▶ [EXERCISE INSTRUCTIONS]: Copy out, exactly and with nothing else, the stretch of lines that starts at the line containing "nose: (514, 372)" and finishes at the end of the data.

Joint position lists
>>>

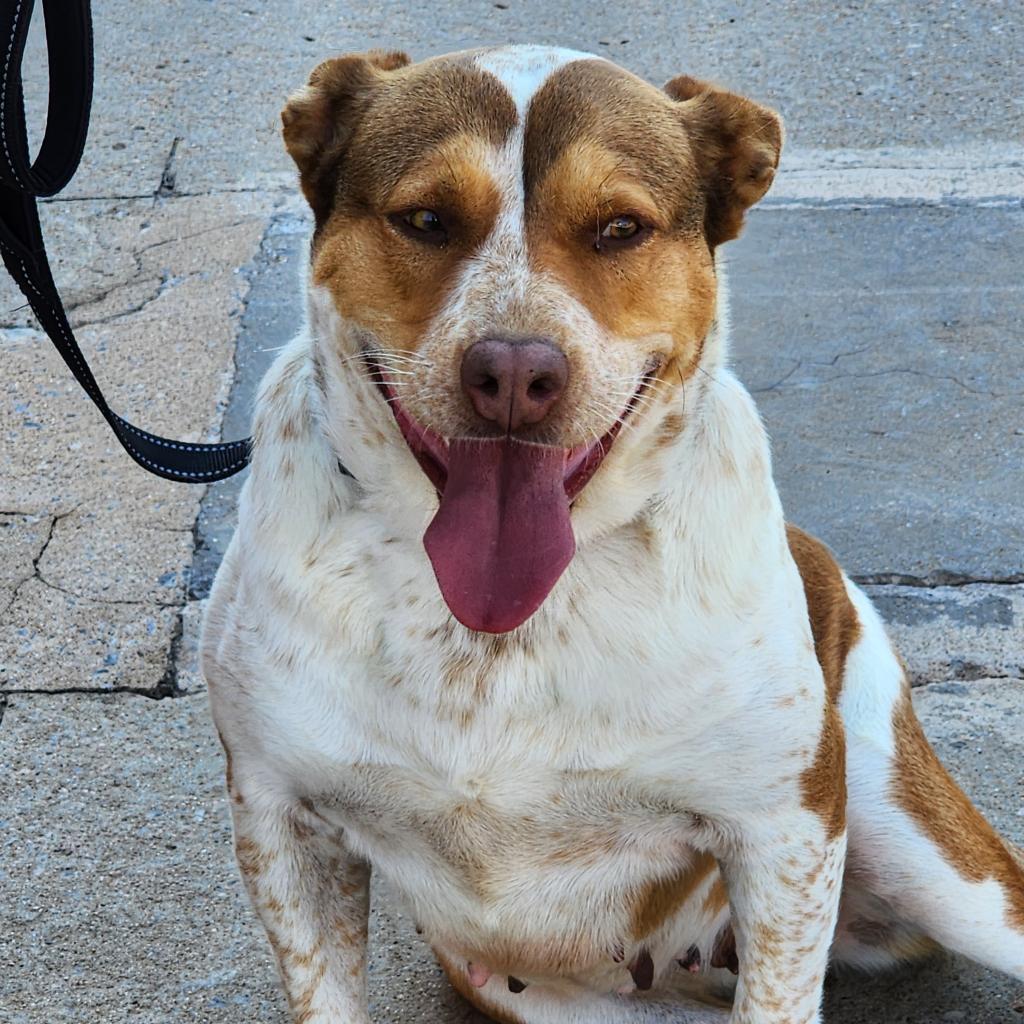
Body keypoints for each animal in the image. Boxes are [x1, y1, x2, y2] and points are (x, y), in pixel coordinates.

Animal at [201, 41, 1024, 1024]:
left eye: (621, 229)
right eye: (427, 219)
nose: (514, 372)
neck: (496, 638)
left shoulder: (785, 829)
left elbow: (779, 992)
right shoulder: (283, 825)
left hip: (923, 847)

<<<

▶ [WRITTEN ANSWER]:
nose: (514, 372)
neck: (496, 638)
left shoulder: (785, 829)
left elbow: (779, 992)
right shoulder: (283, 825)
left hip: (923, 847)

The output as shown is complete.